Pulford’s release would stir up controversy, the very last thing the upper echelons of the police and politicians want, with an election coming. But he is vulnerable to e.gang members inside, and Staffe is urgently seeking the evidence to secure Pulford’s safety. Another case has fallen into his lap, however, and he needs to be able to show progress to ensure a future in the police force.

This second case concerns Carmelo Trapani, a man who came to UK from Sicily around the time of the famous riots in Cable Street in 1936, when Jews, Communists and others tangled with the Fascist Blackshirts in London’s East End. Carmelo has since become wealthy, but has maintained close links with others from his homeland. His disappearance has the hallmarks of foul play, but it seems that he was forewarned, as he left instructions for an announcement on the distribution of his estate if he did not resurface within a week.

Kill and Tell is the fifth Staffe book, and although intelligible to a reader coming new to the series, the background to relationships, both professional and private, developed in earlier books would aid in understanding. This is especially so since the behaviour of the key characters is seemingly guided largely by instinct and feel. We hear about Staffe’s long-standing partnership with Sylvie, who notwithstanding problems wants a child with him, and his affair with Josie, another subordinate DS. At work he is in competition with Rimmer, another DI, and has an equivocal relationship with Pennington, his boss.

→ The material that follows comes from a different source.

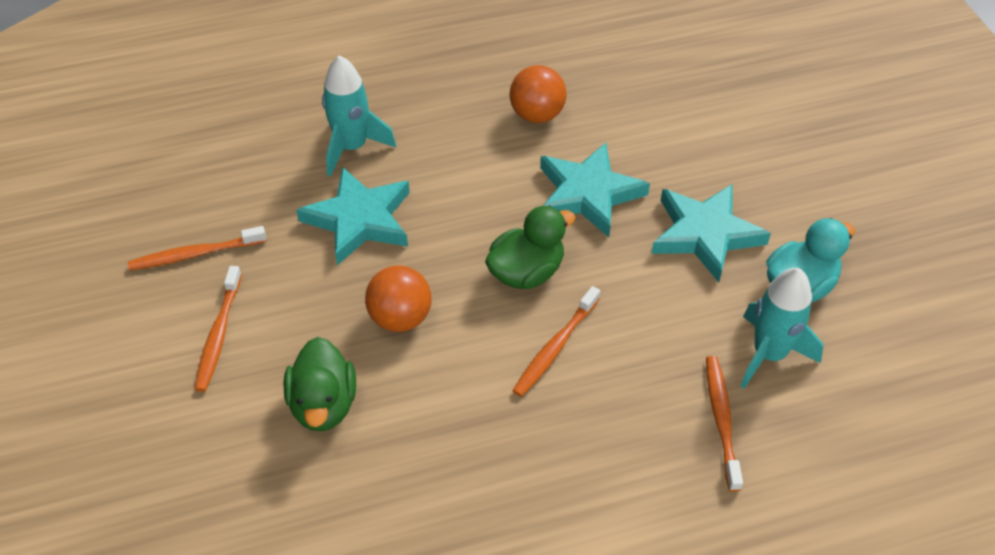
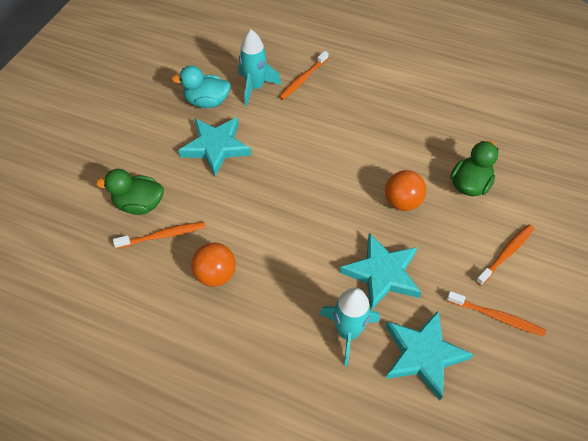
camera: 140 degrees left, 5 degrees up
green duck [485,205,576,289] -> green duck moved to [96,169,164,215]
orange toothbrush [512,286,600,397] -> orange toothbrush moved to [113,222,205,249]
turquoise star [540,143,650,237] -> turquoise star moved to [385,311,474,400]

All this adds up to a rather unusual police procedural, with individual insights and initiatives more in evident than the direct lines of approach to crime-solving. The two crime stories are interwoven but do not intersect except insofar as they compete for Staffe’s energy. Actually it is difficult to credit that Staffe would not be on Pulford’s case full time given the latter’s vulnerability, even less that he would not be placed in isolation when on remand, nor that his mother would be left unprotected.

The present tense is used throughout, which as ever tends to position the reader close to the action. The drama of the confrontations – Pulford with e.gang members and Josie with members of the London underclass – are thus enhanced and are pretty raw. Kill and Tell will particularly appeal to those who find the London crime community an interesting field.